DATA PROVIDED →
--- START ---
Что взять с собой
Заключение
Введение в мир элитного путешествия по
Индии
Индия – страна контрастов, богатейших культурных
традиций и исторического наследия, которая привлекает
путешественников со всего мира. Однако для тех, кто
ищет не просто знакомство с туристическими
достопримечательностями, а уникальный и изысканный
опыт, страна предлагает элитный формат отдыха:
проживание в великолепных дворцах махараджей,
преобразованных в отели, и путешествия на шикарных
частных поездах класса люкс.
--- END ---
--- START ---
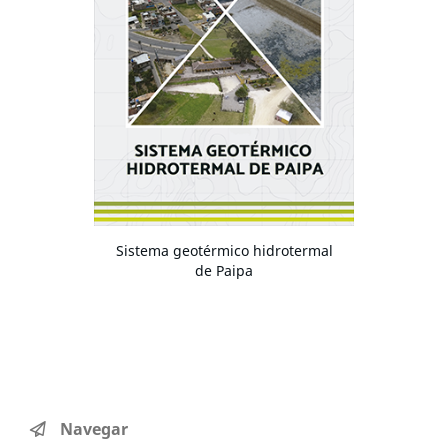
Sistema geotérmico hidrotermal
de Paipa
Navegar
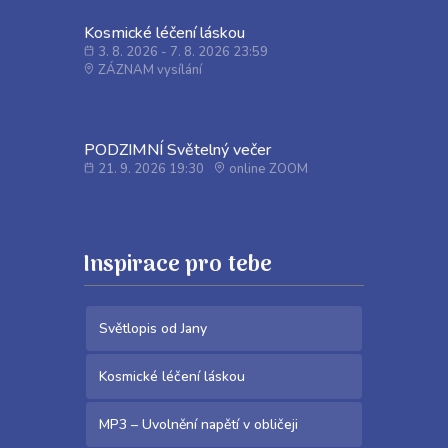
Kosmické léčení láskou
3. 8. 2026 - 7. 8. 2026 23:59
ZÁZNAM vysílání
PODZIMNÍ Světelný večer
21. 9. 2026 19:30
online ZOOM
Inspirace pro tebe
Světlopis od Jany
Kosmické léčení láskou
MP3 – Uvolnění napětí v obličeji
--- END ---
--- START ---
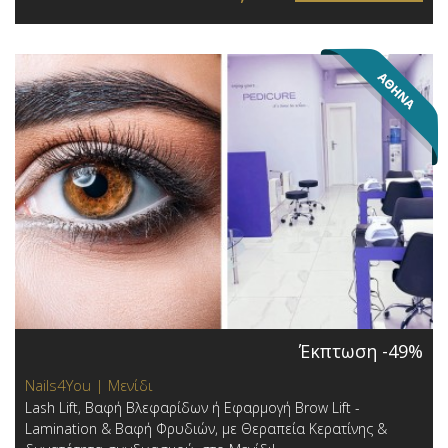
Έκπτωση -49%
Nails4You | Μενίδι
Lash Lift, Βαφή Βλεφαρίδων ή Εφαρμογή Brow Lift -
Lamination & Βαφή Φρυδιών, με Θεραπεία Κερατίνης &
--- END ---
ASSIGNED TASK → Copy out everything from the row containing "Что взять с собой" down to the row containing "частных поездах класса люкс.", replacing "класса люкс" with "премиум-класса" and changing nothing else.

RESULT OF THIS TASK →
Что взять с собой
Заключение
Введение в мир элитного путешествия по
Индии
Индия – страна контрастов, богатейших культурных
традиций и исторического наследия, которая привлекает
путешественников со всего мира. Однако для тех, кто
ищет не просто знакомство с туристическими
достопримечательностями, а уникальный и изысканный
опыт, страна предлагает элитный формат отдыха:
проживание в великолепных дворцах махараджей,
преобразованных в отели, и путешествия на шикарных
частных поездах премиум-класса.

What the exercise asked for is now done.